#### GIVEN RECORDS ####
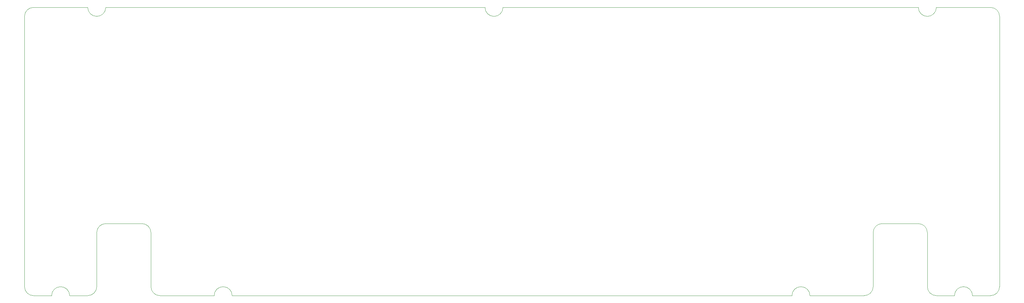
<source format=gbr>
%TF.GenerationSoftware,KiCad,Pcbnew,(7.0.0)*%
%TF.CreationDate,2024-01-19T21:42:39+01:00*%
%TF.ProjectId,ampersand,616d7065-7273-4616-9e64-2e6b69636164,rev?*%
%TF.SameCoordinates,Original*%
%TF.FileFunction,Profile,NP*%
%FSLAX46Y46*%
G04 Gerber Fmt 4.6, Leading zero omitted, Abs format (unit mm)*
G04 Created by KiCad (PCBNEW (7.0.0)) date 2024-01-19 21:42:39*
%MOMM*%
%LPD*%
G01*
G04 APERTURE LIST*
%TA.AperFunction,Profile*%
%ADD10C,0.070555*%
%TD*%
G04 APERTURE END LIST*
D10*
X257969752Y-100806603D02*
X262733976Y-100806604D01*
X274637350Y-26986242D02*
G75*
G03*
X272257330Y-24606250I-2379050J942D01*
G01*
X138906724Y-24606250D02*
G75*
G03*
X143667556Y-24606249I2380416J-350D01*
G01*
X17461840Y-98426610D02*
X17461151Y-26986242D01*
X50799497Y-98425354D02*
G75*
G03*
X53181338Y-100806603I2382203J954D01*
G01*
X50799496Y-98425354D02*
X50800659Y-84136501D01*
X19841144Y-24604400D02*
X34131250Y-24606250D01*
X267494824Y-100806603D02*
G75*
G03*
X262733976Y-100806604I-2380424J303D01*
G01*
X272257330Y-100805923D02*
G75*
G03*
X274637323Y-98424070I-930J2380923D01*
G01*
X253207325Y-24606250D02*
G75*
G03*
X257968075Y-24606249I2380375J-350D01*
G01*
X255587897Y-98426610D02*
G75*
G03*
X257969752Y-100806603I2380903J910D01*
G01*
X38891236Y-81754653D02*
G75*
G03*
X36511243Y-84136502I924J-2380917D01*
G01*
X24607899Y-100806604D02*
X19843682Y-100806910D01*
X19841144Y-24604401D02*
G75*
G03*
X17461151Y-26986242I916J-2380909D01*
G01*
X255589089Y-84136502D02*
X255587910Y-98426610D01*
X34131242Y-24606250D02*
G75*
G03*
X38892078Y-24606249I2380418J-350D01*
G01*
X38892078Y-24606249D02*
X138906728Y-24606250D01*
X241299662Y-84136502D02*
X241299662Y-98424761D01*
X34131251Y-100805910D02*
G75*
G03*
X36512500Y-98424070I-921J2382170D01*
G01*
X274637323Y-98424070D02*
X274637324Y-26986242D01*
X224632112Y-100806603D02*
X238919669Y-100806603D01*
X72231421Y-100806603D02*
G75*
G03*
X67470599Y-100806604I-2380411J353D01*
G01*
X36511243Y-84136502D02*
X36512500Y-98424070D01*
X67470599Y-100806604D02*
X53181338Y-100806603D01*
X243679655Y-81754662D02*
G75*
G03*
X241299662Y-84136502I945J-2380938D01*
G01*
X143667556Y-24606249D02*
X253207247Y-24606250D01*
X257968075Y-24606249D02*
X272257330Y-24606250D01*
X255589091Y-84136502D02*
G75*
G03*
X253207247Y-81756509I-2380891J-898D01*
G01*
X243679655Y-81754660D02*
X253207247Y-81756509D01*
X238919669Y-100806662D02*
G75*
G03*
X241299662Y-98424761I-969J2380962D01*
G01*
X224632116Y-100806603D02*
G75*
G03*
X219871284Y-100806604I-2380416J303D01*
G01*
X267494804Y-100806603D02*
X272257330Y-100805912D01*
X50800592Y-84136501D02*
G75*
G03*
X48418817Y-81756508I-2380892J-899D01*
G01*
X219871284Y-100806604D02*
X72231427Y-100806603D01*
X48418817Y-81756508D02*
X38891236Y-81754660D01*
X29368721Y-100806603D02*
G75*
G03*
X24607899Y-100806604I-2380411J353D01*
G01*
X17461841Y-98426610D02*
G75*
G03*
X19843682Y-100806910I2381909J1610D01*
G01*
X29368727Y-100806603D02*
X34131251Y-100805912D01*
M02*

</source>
####
[TASK REQUIREMENTS]:
Leaving out only the pictures, retype every record exactly.

[TASK SOLUTION]:
<source format=gbr>
%TF.GenerationSoftware,KiCad,Pcbnew,(7.0.0)*%
%TF.CreationDate,2024-01-19T21:42:39+01:00*%
%TF.ProjectId,ampersand,616d7065-7273-4616-9e64-2e6b69636164,rev?*%
%TF.SameCoordinates,Original*%
%TF.FileFunction,Profile,NP*%
%FSLAX46Y46*%
G04 Gerber Fmt 4.6, Leading zero omitted, Abs format (unit mm)*
G04 Created by KiCad (PCBNEW (7.0.0)) date 2024-01-19 21:42:39*
%MOMM*%
%LPD*%
G01*
G04 APERTURE LIST*
%TA.AperFunction,Profile*%
%ADD10C,0.070555*%
%TD*%
G04 APERTURE END LIST*
D10*
X257969752Y-100806603D02*
X262733976Y-100806604D01*
X274637350Y-26986242D02*
G75*
G03*
X272257330Y-24606250I-2379050J942D01*
G01*
X138906724Y-24606250D02*
G75*
G03*
X143667556Y-24606249I2380416J-350D01*
G01*
X17461840Y-98426610D02*
X17461151Y-26986242D01*
X50799497Y-98425354D02*
G75*
G03*
X53181338Y-100806603I2382203J954D01*
G01*
X50799496Y-98425354D02*
X50800659Y-84136501D01*
X19841144Y-24604400D02*
X34131250Y-24606250D01*
X267494824Y-100806603D02*
G75*
G03*
X262733976Y-100806604I-2380424J303D01*
G01*
X272257330Y-100805923D02*
G75*
G03*
X274637323Y-98424070I-930J2380923D01*
G01*
X253207325Y-24606250D02*
G75*
G03*
X257968075Y-24606249I2380375J-350D01*
G01*
X255587897Y-98426610D02*
G75*
G03*
X257969752Y-100806603I2380903J910D01*
G01*
X38891236Y-81754653D02*
G75*
G03*
X36511243Y-84136502I924J-2380917D01*
G01*
X24607899Y-100806604D02*
X19843682Y-100806910D01*
X19841144Y-24604401D02*
G75*
G03*
X17461151Y-26986242I916J-2380909D01*
G01*
X255589089Y-84136502D02*
X255587910Y-98426610D01*
X34131242Y-24606250D02*
G75*
G03*
X38892078Y-24606249I2380418J-350D01*
G01*
X38892078Y-24606249D02*
X138906728Y-24606250D01*
X241299662Y-84136502D02*
X241299662Y-98424761D01*
X34131251Y-100805910D02*
G75*
G03*
X36512500Y-98424070I-921J2382170D01*
G01*
X274637323Y-98424070D02*
X274637324Y-26986242D01*
X224632112Y-100806603D02*
X238919669Y-100806603D01*
X72231421Y-100806603D02*
G75*
G03*
X67470599Y-100806604I-2380411J353D01*
G01*
X36511243Y-84136502D02*
X36512500Y-98424070D01*
X67470599Y-100806604D02*
X53181338Y-100806603D01*
X243679655Y-81754662D02*
G75*
G03*
X241299662Y-84136502I945J-2380938D01*
G01*
X143667556Y-24606249D02*
X253207247Y-24606250D01*
X257968075Y-24606249D02*
X272257330Y-24606250D01*
X255589091Y-84136502D02*
G75*
G03*
X253207247Y-81756509I-2380891J-898D01*
G01*
X243679655Y-81754660D02*
X253207247Y-81756509D01*
X238919669Y-100806662D02*
G75*
G03*
X241299662Y-98424761I-969J2380962D01*
G01*
X224632116Y-100806603D02*
G75*
G03*
X219871284Y-100806604I-2380416J303D01*
G01*
X267494804Y-100806603D02*
X272257330Y-100805912D01*
X50800592Y-84136501D02*
G75*
G03*
X48418817Y-81756508I-2380892J-899D01*
G01*
X219871284Y-100806604D02*
X72231427Y-100806603D01*
X48418817Y-81756508D02*
X38891236Y-81754660D01*
X29368721Y-100806603D02*
G75*
G03*
X24607899Y-100806604I-2380411J353D01*
G01*
X17461841Y-98426610D02*
G75*
G03*
X19843682Y-100806910I2381909J1610D01*
G01*
X29368727Y-100806603D02*
X34131251Y-100805912D01*
M02*

</source>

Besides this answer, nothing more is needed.